» EXERCISE AIM: Would you count the lines in the entries below that contain "Menu"? Reply with the number only.

» Stored records:
________

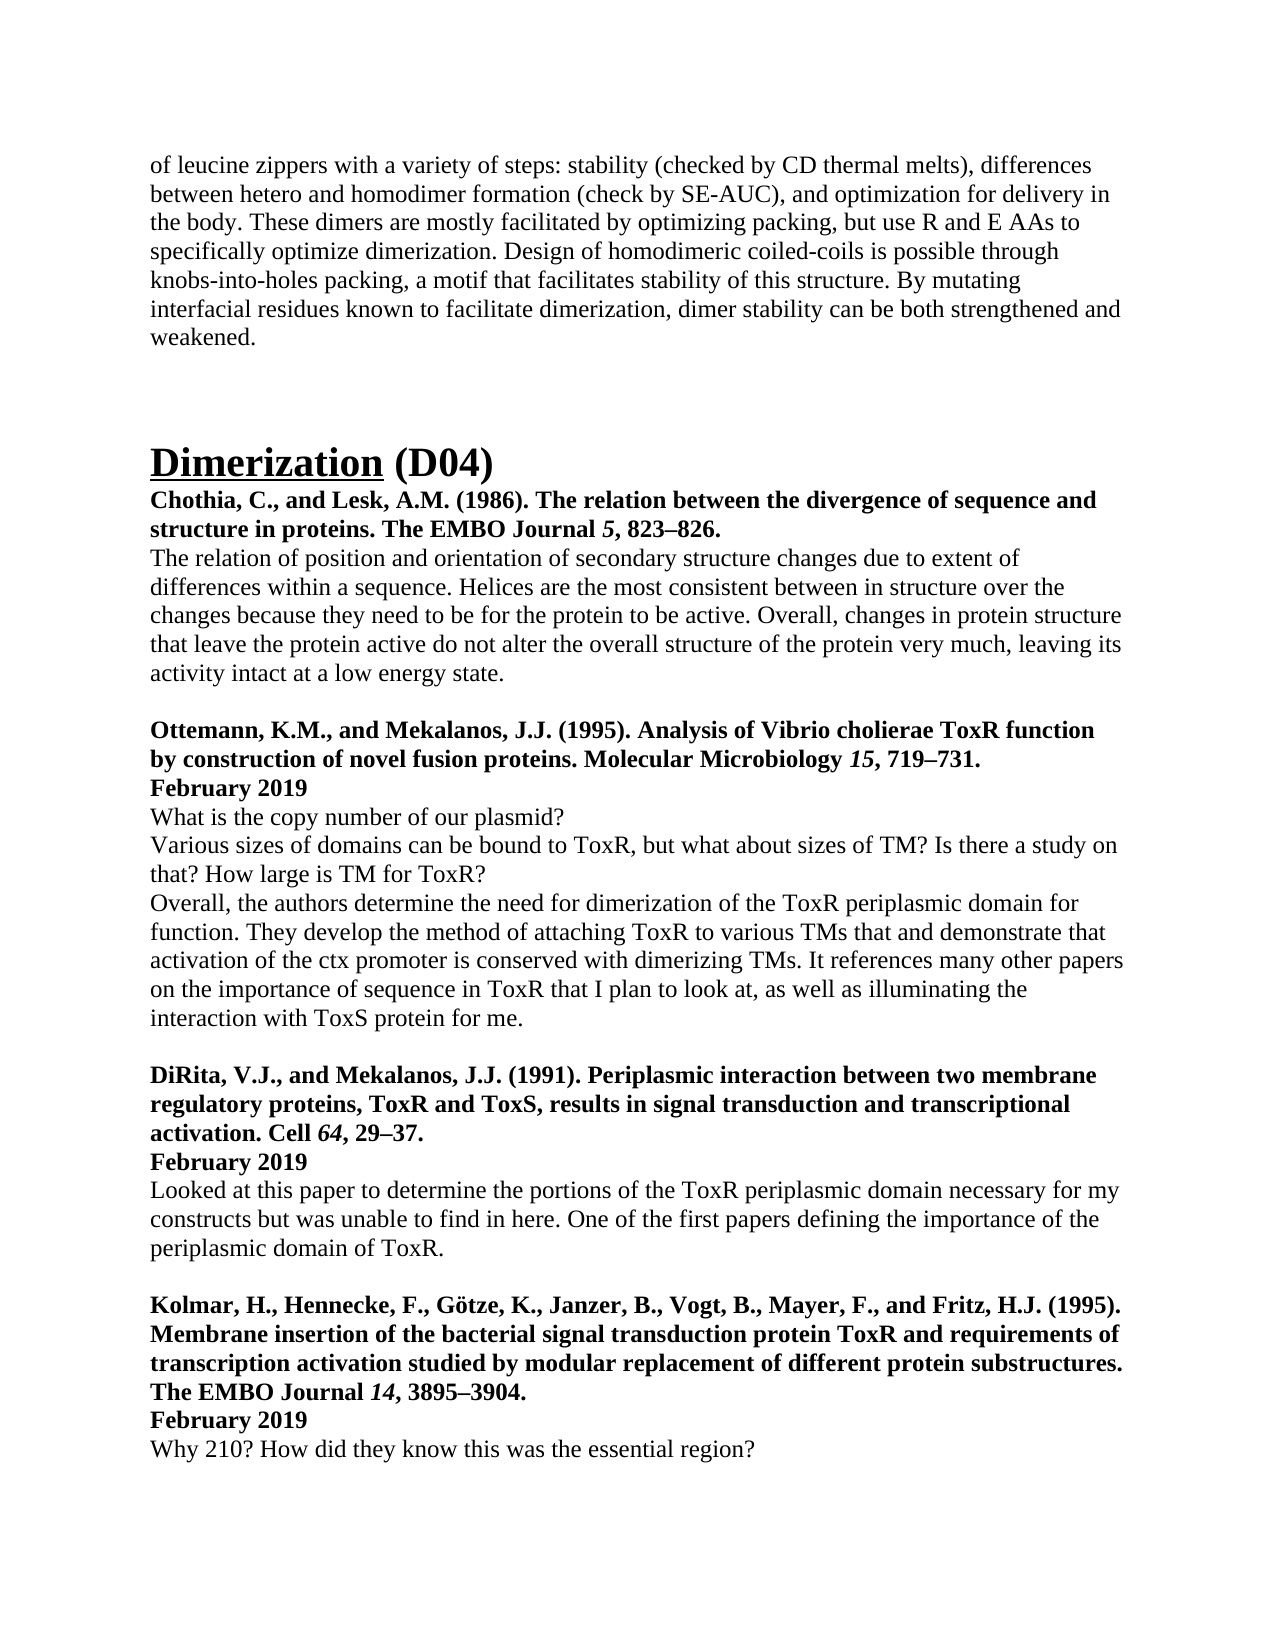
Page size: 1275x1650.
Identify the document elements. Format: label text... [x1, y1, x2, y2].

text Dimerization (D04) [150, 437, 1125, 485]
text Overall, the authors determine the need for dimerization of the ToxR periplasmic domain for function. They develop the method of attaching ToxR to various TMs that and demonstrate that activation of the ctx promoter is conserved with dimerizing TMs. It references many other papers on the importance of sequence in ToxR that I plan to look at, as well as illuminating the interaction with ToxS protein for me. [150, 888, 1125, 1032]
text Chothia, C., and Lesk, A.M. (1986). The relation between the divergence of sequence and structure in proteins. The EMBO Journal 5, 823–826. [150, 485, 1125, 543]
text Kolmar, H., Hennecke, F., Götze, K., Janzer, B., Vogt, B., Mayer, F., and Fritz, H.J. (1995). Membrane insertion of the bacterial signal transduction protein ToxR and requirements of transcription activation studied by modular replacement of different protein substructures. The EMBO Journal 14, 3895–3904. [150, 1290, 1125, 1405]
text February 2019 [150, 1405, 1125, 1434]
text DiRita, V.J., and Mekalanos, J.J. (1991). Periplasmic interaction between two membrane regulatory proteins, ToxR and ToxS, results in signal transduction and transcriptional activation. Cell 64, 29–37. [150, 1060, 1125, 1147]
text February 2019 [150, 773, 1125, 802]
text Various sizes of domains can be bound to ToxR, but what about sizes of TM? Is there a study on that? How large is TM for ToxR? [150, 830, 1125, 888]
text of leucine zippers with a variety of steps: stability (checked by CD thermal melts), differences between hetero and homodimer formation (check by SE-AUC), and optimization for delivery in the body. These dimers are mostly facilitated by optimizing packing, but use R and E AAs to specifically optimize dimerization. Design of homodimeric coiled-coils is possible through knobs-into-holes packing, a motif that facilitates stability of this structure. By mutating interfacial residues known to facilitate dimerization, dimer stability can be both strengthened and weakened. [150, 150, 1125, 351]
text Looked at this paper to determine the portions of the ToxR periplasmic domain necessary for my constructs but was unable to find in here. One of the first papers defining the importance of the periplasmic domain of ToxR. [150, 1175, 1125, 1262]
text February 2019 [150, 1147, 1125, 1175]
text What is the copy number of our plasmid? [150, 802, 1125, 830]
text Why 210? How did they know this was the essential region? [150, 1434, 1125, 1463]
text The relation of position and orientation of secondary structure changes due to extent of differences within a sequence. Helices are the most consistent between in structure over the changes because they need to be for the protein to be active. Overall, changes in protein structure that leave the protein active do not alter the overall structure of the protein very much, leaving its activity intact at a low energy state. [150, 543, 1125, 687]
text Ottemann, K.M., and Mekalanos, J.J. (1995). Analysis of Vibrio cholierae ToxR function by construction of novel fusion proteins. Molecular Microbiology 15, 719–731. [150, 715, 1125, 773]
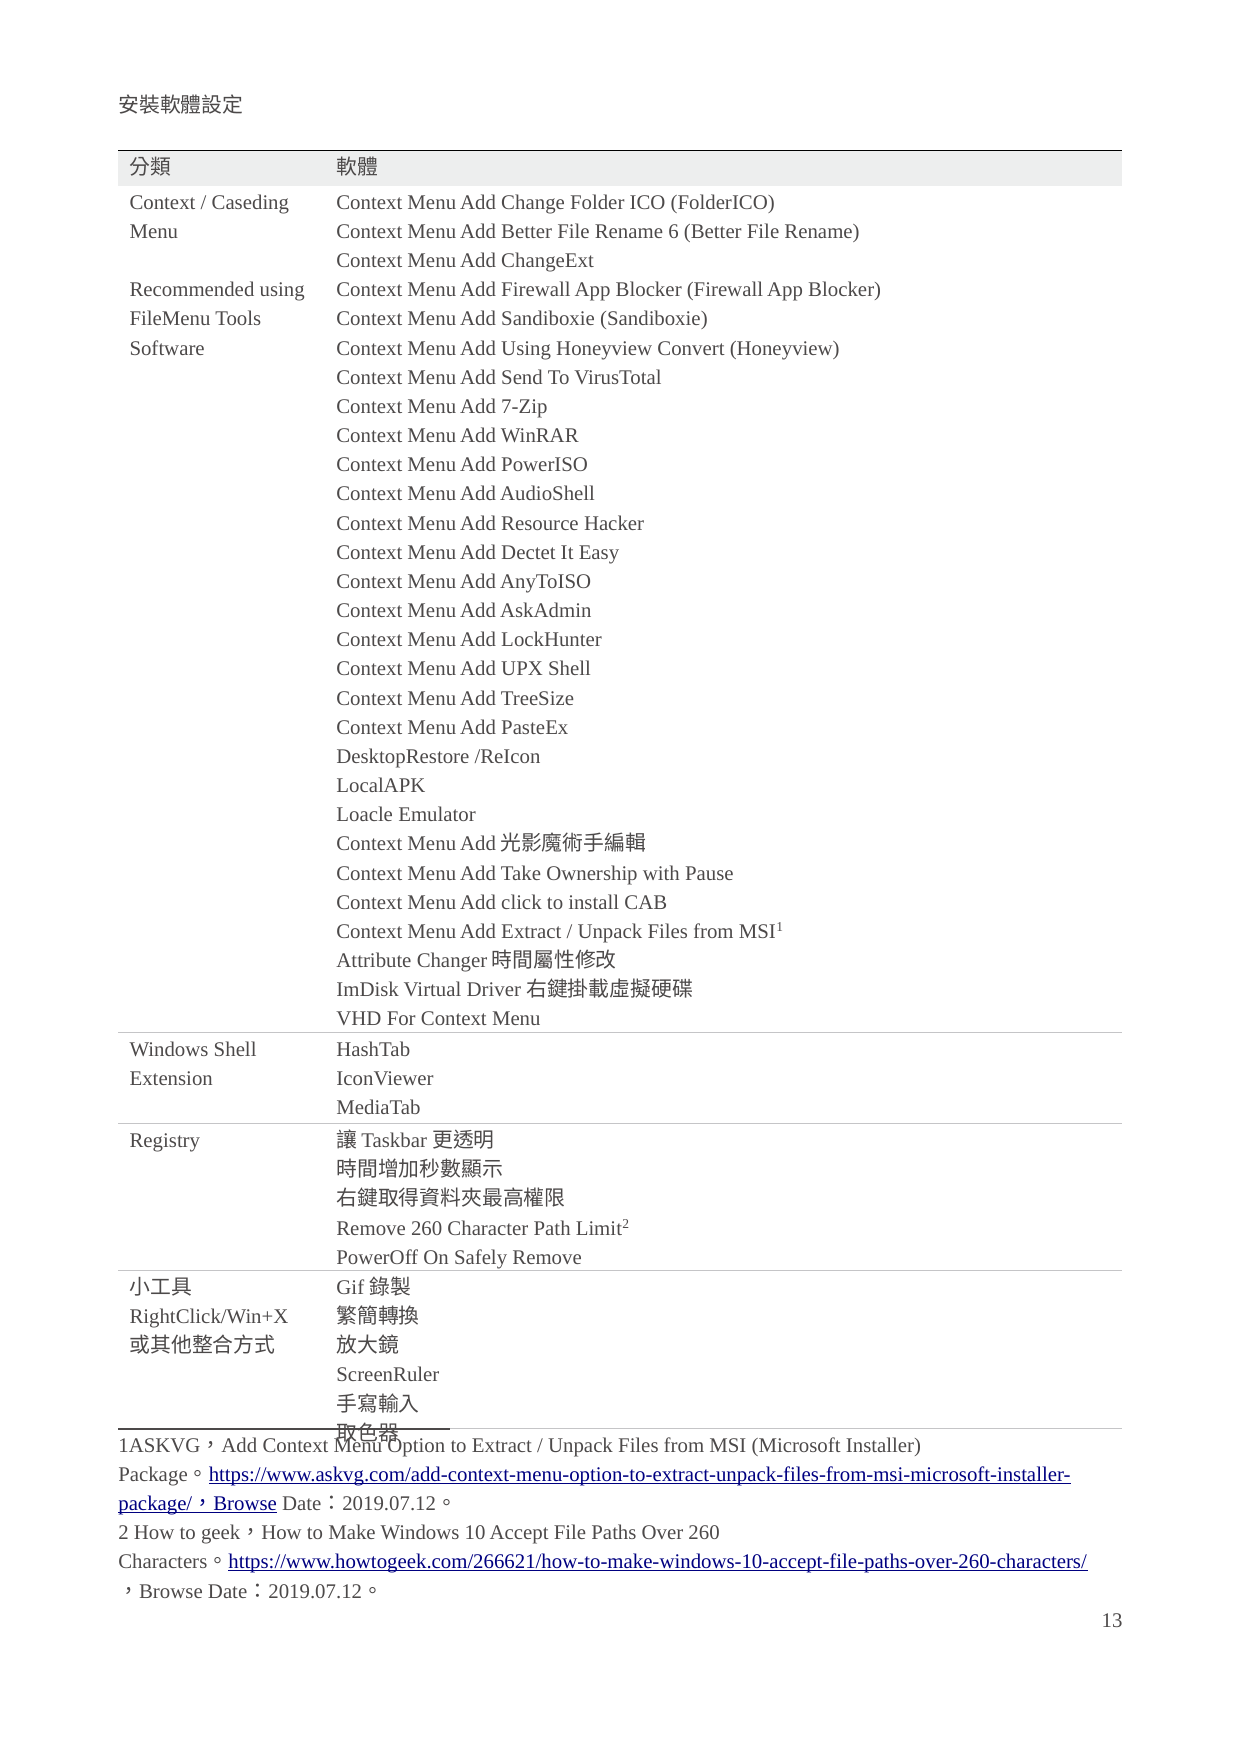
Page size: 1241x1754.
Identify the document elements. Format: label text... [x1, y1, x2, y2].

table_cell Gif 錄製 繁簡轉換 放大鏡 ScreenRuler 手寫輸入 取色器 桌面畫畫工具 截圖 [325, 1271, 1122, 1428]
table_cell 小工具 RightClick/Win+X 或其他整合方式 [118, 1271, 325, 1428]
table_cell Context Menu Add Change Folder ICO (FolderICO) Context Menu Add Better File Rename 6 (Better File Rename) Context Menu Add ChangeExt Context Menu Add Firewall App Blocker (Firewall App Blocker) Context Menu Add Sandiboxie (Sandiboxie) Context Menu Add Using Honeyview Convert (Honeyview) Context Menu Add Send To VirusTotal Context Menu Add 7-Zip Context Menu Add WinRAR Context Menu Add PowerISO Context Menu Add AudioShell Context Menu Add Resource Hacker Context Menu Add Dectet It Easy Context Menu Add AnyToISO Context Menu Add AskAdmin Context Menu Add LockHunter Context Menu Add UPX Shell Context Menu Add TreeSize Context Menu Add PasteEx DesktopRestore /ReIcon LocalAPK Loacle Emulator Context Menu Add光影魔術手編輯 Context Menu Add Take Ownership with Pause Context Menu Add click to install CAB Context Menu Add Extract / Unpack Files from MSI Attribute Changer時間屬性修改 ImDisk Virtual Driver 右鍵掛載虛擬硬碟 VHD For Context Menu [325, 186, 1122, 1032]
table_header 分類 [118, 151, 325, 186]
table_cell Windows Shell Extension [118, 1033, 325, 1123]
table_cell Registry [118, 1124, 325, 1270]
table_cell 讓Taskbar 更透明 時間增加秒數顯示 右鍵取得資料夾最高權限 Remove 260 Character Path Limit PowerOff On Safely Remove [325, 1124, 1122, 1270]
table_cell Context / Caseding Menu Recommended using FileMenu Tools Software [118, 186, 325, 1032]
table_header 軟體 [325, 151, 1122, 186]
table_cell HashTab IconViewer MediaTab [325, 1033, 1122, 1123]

________

» ANSWER FOR THIS EXERCISE: 2